I also suggest automating Chaos Engineering processes and running them often, without warning as organizations mature in Chaos. Doing so ensures that teams implement the best practices and adhere to them continuously so that they do not fail these tests. Automating Chaos can also be used to immediately shut off an experiment if unintended behavior occurs, ensuring that customers do not suffer as a result. There are several automated Chaos Experimentation frameworks that allow for definition and scheduling of experiments, monitoring, and measuring the results of the experiment. While it’s a good idea to run them when teams are available to respond, a good automation framework can even allow teams to run experiments without any manual intervention and report results automatically.
Chaos Experiments can be run in testing or QA environments at first to get practice, familiarity, and comfort with the process, but at some point they should move to actual production environments. It’s impossible to predict everything users will do, so testing in QA only will never uncover every failure. Only by experimenting in production will real user experience issues be detected and be fixed. Many teams are afraid to run experiments on real production traffic, but doing so greatly increases the value of the experiments and allows issues to be found in a controlled setting. It’s much better to find these issues when teams are around and prepared and can stop the experiment than when user behavior exposes them in the middle of the night. Finding these issues during experiments also allows teams to address them with time and not at night.

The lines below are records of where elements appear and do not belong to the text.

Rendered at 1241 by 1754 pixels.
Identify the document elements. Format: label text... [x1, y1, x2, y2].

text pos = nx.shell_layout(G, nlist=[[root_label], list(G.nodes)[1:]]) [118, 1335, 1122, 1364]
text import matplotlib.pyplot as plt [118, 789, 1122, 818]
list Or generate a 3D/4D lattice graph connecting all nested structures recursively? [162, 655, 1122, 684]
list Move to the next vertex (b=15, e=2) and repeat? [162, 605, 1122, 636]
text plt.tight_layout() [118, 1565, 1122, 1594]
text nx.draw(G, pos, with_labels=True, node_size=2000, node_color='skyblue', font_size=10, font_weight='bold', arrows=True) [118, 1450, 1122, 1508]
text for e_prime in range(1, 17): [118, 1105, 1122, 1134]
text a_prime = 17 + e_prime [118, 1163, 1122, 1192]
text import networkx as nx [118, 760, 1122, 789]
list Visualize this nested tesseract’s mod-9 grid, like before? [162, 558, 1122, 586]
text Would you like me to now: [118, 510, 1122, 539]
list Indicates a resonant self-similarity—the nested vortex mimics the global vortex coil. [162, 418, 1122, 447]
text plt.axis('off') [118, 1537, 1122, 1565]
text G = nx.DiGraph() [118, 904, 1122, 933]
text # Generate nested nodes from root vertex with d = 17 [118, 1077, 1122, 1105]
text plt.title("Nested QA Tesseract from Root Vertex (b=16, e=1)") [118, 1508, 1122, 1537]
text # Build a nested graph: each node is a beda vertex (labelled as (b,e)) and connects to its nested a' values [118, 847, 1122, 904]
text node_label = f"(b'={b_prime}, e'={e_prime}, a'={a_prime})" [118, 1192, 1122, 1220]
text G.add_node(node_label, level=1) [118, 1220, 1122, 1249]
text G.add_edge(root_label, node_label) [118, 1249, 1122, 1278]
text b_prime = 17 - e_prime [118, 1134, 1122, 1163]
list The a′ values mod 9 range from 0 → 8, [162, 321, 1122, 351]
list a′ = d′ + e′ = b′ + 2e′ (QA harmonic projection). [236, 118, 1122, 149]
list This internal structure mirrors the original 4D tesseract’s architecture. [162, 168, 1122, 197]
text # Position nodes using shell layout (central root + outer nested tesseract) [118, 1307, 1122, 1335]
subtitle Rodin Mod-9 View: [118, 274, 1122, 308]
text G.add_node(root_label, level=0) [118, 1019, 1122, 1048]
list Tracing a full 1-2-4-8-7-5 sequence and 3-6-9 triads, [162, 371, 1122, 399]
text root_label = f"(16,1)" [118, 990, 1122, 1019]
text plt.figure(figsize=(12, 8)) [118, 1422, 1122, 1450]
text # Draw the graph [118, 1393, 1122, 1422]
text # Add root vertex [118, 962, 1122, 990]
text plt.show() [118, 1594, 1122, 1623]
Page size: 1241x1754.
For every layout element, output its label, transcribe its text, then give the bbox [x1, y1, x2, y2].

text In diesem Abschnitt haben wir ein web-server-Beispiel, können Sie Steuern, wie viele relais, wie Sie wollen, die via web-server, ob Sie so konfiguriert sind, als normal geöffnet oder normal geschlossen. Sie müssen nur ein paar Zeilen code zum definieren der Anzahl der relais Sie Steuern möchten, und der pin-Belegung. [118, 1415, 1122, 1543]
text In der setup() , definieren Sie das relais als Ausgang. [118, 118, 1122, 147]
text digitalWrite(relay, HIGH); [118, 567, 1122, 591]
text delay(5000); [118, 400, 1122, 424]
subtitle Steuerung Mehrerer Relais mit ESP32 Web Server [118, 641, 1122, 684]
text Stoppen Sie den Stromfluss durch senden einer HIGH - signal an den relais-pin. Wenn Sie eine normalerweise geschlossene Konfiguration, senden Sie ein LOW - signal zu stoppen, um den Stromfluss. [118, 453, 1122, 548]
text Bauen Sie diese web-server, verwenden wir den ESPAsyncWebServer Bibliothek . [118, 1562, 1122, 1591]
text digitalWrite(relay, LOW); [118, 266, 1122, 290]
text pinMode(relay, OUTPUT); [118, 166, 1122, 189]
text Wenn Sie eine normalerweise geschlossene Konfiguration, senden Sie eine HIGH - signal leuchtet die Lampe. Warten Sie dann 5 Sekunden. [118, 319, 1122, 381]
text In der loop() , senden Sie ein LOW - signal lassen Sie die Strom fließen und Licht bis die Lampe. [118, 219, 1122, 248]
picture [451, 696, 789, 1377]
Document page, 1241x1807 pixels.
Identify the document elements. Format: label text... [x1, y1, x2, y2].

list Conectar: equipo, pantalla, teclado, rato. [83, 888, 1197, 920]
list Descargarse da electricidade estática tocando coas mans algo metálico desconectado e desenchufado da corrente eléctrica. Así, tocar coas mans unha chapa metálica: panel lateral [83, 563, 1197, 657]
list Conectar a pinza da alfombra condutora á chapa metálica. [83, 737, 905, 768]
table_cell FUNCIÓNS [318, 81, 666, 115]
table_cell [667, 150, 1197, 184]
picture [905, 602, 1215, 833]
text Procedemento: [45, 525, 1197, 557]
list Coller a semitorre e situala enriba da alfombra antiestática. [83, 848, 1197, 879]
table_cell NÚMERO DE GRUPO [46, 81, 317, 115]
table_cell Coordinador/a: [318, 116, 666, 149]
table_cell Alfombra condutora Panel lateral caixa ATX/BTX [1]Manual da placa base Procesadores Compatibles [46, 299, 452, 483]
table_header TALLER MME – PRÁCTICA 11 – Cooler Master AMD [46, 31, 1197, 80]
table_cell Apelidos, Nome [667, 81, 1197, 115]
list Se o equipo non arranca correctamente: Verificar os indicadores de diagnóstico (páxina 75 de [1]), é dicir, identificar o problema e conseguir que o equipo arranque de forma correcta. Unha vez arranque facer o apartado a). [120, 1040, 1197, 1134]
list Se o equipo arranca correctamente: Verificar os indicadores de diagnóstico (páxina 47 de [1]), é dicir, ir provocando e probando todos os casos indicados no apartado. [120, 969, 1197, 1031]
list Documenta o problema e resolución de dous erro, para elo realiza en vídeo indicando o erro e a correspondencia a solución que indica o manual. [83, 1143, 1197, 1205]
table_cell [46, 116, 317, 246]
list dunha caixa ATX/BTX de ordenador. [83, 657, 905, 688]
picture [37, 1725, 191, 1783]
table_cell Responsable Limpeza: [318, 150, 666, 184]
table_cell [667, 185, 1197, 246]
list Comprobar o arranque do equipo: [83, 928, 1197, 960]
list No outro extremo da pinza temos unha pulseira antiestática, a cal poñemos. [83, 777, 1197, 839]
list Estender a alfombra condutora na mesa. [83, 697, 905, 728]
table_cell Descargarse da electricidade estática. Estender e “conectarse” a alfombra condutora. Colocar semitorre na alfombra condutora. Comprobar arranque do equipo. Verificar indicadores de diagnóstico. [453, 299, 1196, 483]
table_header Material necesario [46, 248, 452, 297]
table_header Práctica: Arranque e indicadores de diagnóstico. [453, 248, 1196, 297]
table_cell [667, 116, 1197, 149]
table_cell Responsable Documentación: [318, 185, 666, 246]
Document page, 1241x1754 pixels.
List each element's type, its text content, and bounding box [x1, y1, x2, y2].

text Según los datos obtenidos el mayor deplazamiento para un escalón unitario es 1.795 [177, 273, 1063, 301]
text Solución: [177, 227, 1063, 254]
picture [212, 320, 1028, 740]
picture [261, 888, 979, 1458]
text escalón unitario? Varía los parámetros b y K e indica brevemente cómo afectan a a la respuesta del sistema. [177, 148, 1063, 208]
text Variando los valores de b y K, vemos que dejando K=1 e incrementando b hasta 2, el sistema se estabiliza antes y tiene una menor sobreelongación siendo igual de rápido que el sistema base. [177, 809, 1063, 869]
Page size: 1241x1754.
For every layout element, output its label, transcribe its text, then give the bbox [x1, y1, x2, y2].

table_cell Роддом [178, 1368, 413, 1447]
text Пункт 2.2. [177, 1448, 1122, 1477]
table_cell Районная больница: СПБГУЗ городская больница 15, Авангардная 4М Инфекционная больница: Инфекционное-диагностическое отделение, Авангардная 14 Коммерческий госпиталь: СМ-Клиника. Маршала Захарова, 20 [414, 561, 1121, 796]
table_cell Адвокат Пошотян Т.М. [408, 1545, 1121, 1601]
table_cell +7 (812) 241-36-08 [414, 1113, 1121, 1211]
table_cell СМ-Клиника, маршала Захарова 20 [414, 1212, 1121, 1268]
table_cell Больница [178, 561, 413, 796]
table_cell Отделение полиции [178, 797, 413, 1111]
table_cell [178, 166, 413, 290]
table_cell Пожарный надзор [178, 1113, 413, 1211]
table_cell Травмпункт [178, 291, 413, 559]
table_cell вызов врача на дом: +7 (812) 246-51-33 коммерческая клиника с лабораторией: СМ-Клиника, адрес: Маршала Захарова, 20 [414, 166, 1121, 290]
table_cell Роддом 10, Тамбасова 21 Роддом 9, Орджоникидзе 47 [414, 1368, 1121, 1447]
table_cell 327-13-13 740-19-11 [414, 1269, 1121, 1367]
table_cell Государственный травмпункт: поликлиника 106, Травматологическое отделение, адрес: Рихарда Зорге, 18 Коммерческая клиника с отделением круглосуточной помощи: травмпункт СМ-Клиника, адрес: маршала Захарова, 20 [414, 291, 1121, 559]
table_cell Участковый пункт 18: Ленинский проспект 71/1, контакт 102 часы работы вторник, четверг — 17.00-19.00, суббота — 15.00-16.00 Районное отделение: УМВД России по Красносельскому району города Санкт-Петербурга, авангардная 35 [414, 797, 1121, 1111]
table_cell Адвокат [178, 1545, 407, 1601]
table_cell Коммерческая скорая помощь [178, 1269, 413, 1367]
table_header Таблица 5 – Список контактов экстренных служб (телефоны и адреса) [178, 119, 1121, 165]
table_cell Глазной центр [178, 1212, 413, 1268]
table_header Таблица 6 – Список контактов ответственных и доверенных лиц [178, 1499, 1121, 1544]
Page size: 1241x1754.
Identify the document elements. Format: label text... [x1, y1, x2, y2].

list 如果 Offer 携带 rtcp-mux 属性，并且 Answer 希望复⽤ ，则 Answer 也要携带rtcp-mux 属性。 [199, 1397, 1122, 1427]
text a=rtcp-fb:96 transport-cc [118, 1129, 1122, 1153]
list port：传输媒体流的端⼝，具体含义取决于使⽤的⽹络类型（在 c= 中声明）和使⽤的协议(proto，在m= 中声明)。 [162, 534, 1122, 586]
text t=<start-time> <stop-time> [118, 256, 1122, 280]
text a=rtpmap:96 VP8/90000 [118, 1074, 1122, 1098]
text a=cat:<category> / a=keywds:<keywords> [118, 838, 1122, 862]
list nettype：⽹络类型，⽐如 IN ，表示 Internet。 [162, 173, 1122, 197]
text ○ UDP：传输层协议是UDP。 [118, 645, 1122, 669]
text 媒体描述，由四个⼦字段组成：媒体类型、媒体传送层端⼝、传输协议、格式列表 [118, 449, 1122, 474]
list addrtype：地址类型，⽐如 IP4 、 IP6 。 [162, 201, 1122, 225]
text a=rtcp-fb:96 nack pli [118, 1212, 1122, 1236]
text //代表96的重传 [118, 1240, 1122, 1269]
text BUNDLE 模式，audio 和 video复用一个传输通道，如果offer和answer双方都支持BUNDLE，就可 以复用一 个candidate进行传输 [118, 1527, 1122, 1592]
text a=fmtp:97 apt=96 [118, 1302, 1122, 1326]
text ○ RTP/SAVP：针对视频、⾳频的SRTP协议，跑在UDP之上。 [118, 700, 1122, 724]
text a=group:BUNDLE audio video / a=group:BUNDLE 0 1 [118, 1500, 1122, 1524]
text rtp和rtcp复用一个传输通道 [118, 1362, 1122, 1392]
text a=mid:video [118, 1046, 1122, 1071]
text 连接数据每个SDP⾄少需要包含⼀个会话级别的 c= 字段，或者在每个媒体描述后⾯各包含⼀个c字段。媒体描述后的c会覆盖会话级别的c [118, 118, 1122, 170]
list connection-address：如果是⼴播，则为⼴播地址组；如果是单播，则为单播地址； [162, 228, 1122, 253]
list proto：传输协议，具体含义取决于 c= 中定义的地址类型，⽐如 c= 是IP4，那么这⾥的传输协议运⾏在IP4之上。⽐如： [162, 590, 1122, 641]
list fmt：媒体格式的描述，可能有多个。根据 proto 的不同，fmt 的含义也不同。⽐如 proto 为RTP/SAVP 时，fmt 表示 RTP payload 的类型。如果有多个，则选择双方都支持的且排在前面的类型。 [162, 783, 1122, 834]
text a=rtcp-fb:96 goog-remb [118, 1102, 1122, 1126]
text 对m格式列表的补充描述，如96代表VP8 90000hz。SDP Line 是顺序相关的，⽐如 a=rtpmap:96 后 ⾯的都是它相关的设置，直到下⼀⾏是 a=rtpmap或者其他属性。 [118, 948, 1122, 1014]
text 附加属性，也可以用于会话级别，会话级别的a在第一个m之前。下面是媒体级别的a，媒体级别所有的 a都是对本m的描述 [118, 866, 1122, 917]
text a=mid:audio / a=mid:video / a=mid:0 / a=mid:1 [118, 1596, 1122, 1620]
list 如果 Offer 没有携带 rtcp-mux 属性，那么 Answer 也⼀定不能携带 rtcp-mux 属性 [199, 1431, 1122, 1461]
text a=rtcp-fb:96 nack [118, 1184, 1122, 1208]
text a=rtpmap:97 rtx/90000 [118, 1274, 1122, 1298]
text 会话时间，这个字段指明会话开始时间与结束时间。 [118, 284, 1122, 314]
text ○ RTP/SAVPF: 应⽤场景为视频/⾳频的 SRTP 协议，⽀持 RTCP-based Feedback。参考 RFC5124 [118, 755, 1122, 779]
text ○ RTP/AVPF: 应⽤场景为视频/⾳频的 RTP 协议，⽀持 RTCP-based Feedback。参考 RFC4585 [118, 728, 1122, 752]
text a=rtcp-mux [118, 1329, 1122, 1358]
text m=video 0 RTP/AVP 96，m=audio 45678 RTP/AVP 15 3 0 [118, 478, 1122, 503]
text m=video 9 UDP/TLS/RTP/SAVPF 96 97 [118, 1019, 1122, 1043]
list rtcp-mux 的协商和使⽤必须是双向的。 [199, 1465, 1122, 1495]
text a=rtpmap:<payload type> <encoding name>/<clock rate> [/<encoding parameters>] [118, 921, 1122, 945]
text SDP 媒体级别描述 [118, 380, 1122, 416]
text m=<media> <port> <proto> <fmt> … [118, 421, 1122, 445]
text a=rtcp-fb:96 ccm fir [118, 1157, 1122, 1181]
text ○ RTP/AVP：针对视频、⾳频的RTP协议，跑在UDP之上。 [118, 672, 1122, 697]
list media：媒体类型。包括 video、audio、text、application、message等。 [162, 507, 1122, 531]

Chaos Engineering may be a relatively new discipline in quality within technology organizations, but when used well, it can be an invaluable tool for detecting issues and faults in the resiliency of large scale systems which engineering teams can then mitigate without the users ever suffering a poor experience. Great engineering teams build the tools and frameworks needed to systematically run these experiments and automate them, consistently raising the bar in validating assumptions about the resiliency of their systems on behalf of users.